Segment Open

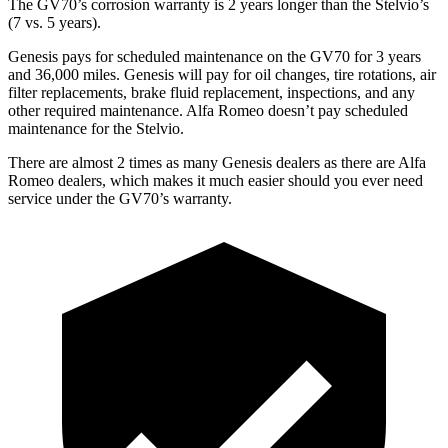
The GV70’s corrosion warranty is 2 years longer than the Stelvio’s
(7 vs. 5 years).
Genesis pays for scheduled maintenance on the GV70 for 3 years
and 36,000 miles. Genesis will pay for oil changes, tire rotations, air
filter replacements, brake fluid replacement, inspections, and any
other required maintenance. Alfa Romeo doesn’t pay scheduled
maintenance for the Stelvio.
There are almost 2 times as many Genesis dealers as there are Alfa
Romeo dealers, which makes it much easier should you ever need
service under the GV70’s warranty.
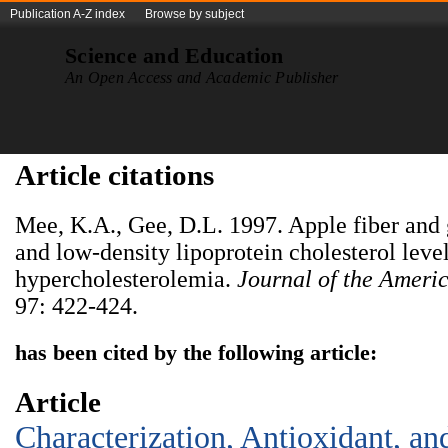
Publication A-Z index
Browse by subject
Science and Education
An Open Access and Academic Publisher
Article citations
Mee, K.A., Gee, D.L. 1997. Apple fiber and 
and low-density lipoprotein cholesterol leve
hypercholesterolemia.
Journal of the Americ
97: 422-424.
has been cited by the following article:
Article
Characterization, Antioxidant, an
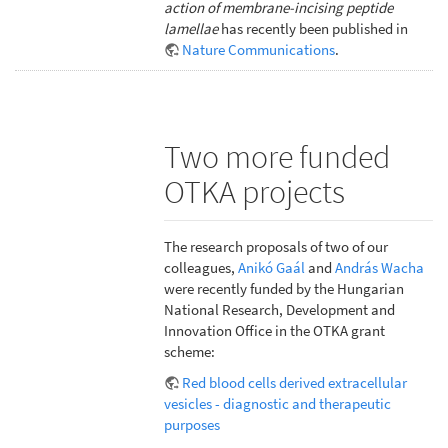
action of membrane-incising peptide
lamellae
has recently been published in
Nature Communications
.
Two more funded
OTKA projects
The research proposals of two of our
colleagues,
Anikó Gaál
and
András Wacha
were recently funded by the Hungarian
National Research, Development and
Innovation Office in the OTKA grant
scheme:
Red blood cells derived extracellular
vesicles - diagnostic and therapeutic
purposes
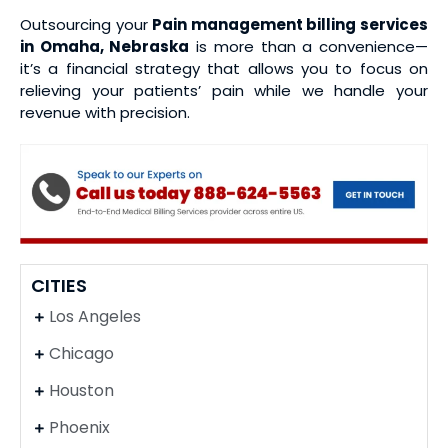
Outsourcing your
Pain management billing services
in Omaha, Nebraska
is more than a convenience—
it’s a financial strategy that allows you to focus on
relieving your patients’ pain while we handle your
revenue with precision.
CITIES
Los Angeles
Chicago
Houston
Phoenix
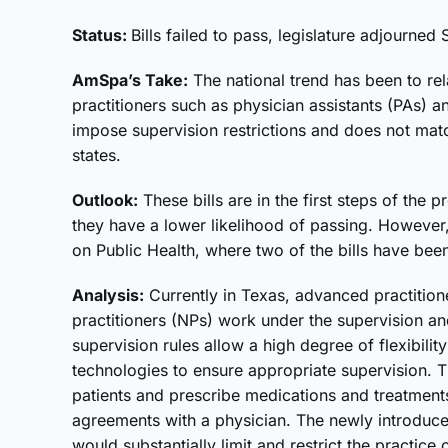
Status:
Bills failed to pass, legislature adjourned 
AmSpa’s Take:
The national trend has been to re
practitioners such as physician assistants (PAs) an
impose supervision restrictions and does not matc
states.
Outlook:
These bills are in the first steps of the
they have a lower likelihood of passing. Howeve
on Public Health, where two of the bills have bee
Analysis:
Currently in Texas, advanced practition
practitioners (NPs) work under the supervision an
supervision rules allow a high degree of flexibil
technologies to ensure appropriate supervision. Th
patients and prescribe medications and treatments
agreements with a physician. The newly introduc
would substantially limit and restrict the practice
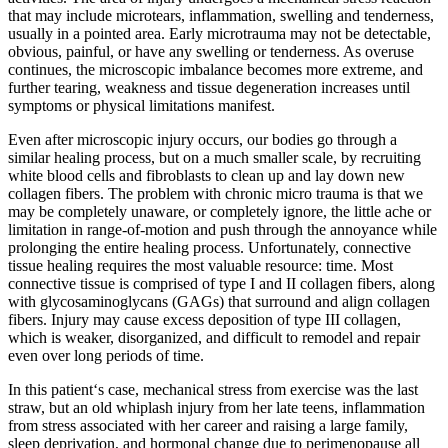
that may include microtears, inflammation, swelling and tenderness,
usually in a pointed area. Early microtrauma may not be detectable,
obvious, painful, or have any swelling or tenderness. As overuse
continues, the microscopic imbalance becomes more extreme, and
further tearing, weakness and tissue degeneration increases until
symptoms or physical limitations manifest.
Even after microscopic injury occurs, our bodies go through a
similar healing process, but on a much smaller scale, by recruiting
white blood cells and fibroblasts to clean up and lay down new
collagen fibers. The problem with chronic micro trauma is that we
may be completely unaware, or completely ignore, the little ache or
limitation in range-of-motion and push through the annoyance while
prolonging the entire healing process. Unfortunately, connective
tissue healing requires the most valuable resource: time. Most
connective tissue is comprised of type I and II collagen fibers, along
with glycosaminoglycans (GAGs) that surround and align collagen
fibers. Injury may cause excess deposition of type III collagen,
which is weaker, disorganized, and difficult to remodel and repair
even over long periods of time.
In this patient‘s case, mechanical stress from exercise was the last
straw, but an old whiplash injury from her late teens, inflammation
from stress associated with her career and raising a large family,
sleep deprivation, and hormonal change due to perimenopause all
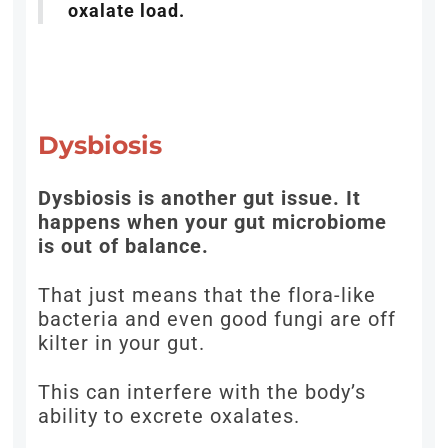
oxalate load.
Dysbiosis
Dysbiosis is another gut issue. It
happens when your gut microbiome
is out of balance.
That just means that the flora-like
bacteria and even good fungi are off
kilter in your gut.
This can interfere with the body’s
ability to excrete oxalates.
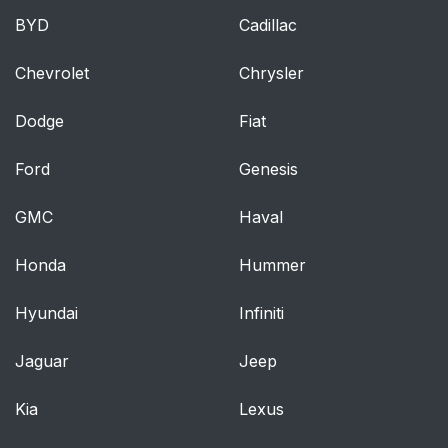
BYD
Cadillac
Chevrolet
Chrysler
Dodge
Fiat
Ford
Genesis
GMC
Haval
Honda
Hummer
Hyundai
Infiniti
Jaguar
Jeep
Kia
Lexus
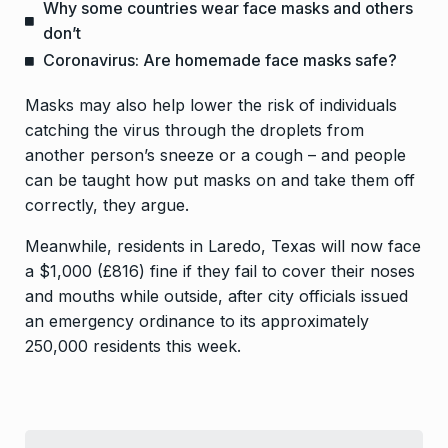
Why some countries wear face masks and others
don’t
Coronavirus: Are homemade face masks safe?
Masks may also help lower the risk of individuals
catching the virus through the droplets from
another person’s sneeze or a cough – and people
can be taught how put masks on and take them off
correctly, they argue.
Meanwhile, residents in Laredo, Texas will now face
a $1,000 (£816) fine if they fail to cover their noses
and mouths while outside, after city officials issued
an emergency ordinance to its approximately
250,000 residents this week.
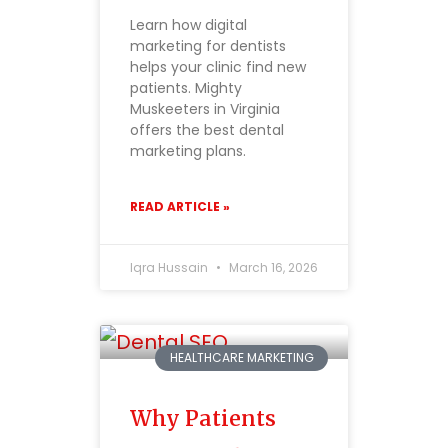
Learn how digital
marketing for dentists
helps your clinic find new
patients. Mighty
Muskeeters in Virginia
offers the best dental
marketing plans.
READ ARTICLE »
Iqra Hussain
March 16, 2026
HEALTHCARE MARKETING
Why Patients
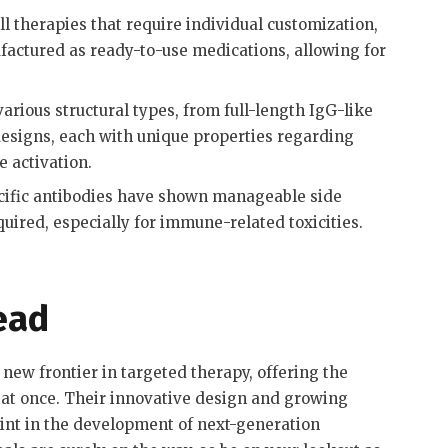
l therapies that require individual customization,
factured as ready-to-use medications, allowing for
arious structural types, from full-length IgG-like
designs, each with unique properties regarding
e activation
.
cific antibodies have shown manageable side
quired, especially for immune-related toxicities
.
ead
new frontier in targeted therapy, offering the
at once. Their innovative design and growing
oint in the development of next-generation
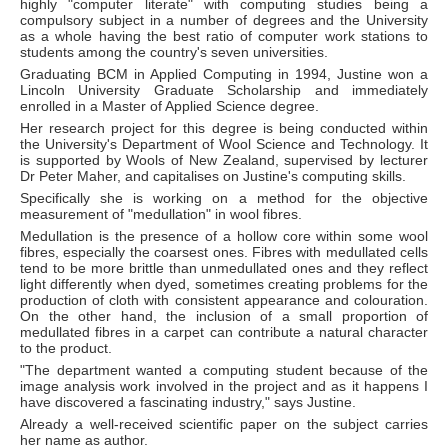
highly "computer literate" with computing studies being a
compulsory subject in a number of degrees and the University
as a whole having the best ratio of computer work stations to
students among the country's seven universities.
Graduating BCM in Applied Computing in 1994, Justine won a
Lincoln University Graduate Scholarship and immediately
enrolled in a Master of Applied Science degree.
Her research project for this degree is being conducted within
the University's Department of Wool Science and Technology. It
is supported by Wools of New Zealand, supervised by lecturer
Dr Peter Maher, and capitalises on Justine's computing skills.
Specifically she is working on a method for the objective
measurement of "medullation" in wool fibres.
Medullation is the presence of a hollow core within some wool
fibres, especially the coarsest ones. Fibres with medullated cells
tend to be more brittle than unmedullated ones and they reflect
light differently when dyed, sometimes creating problems for the
production of cloth with consistent appearance and colouration.
On the other hand, the inclusion of a small proportion of
medullated fibres in a carpet can contribute a natural character
to the product.
"The department wanted a computing student because of the
image analysis work involved in the project and as it happens I
have discovered a fascinating industry," says Justine.
Already a well-received scientific paper on the subject carries
her name as author.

Segment Closed

▸ **ACTIVITY**:
Above are some entries. Restate word for word the lines from the one holding "were recently funded by the Hungarian" through the one holding "symptoms or physical limitations manifest.", but not the pictures.

▸ **RESPONSE AREA**:
were recently funded by the Hungarian
National Research, Development and
Innovation Office in the OTKA grant
scheme:
Red blood cells derived extracellular
vesicles - diagnostic and therapeutic
purposes
Outsourcing your
Pain management billing services
in Omaha, Nebraska
is more than a convenience—
it’s a financial strategy that allows you to focus on
relieving your patients’ pain while we handle your
revenue with precision.
CITIES
Los Angeles
Chicago
Houston
Phoenix
Status:
Bills failed to pass, legislature adjourned 
AmSpa’s Take:
The national trend has been to re
practitioners such as physician assistants (PAs) an
impose supervision restrictions and does not matc
states.
Outlook:
These bills are in the first steps of the
they have a lower likelihood of passing. Howeve
on Public Health, where two of the bills have bee
Analysis:
Currently in Texas, advanced practition
practitioners (NPs) work under the supervision an
supervision rules allow a high degree of flexibil
technologies to ensure appropriate supervision. Th
patients and prescribe medications and treatments
agreements with a physician. The newly introduc
would substantially limit and restrict the practice
that may include microtears, inflammation, swelling and tenderness,
usually in a pointed area. Early microtrauma may not be detectable,
obvious, painful, or have any swelling or tenderness. As overuse
continues, the microscopic imbalance becomes more extreme, and
further tearing, weakness and tissue degeneration increases until
symptoms or physical limitations manifest.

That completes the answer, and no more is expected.